**Provided records:**
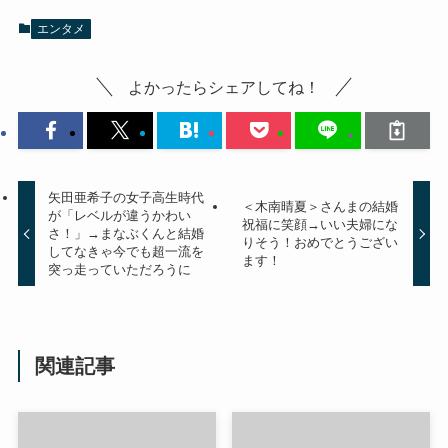
エンタメ
よかったらシェアしてね！
矢田亜希子の女子高生時代
＜木南晴夏＞さんまの結婚
が「レベルが違うかわい
祝福に笑顔→いい夫婦にな
さ！」→まなぶくんと結婚
りそう！おめでとうござい
してなきゃ今でも超一流を
ます！
突っ走っていただろうに
関連記事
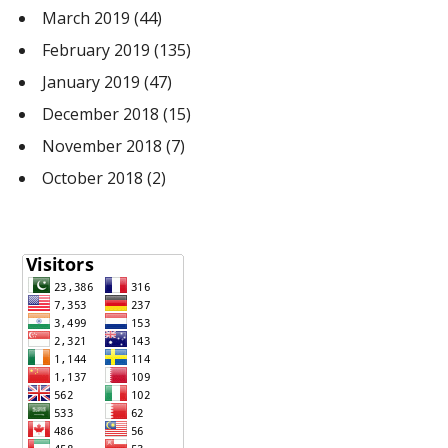
March 2019
(44)
February 2019
(135)
January 2019
(47)
December 2018
(15)
November 2018
(7)
October 2018
(2)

**What is expected:** Word for word, give again the lines from the line holding "してなきゃ今でも超一流を" through the last line of the material, both included; pictures are not part of the copy.

**Answer space:**
してなきゃ今でも超一流を
ます！
突っ走っていただろうに
関連記事
March 2019
(44)
February 2019
(135)
January 2019
(47)
December 2018
(15)
November 2018
(7)
October 2018
(2)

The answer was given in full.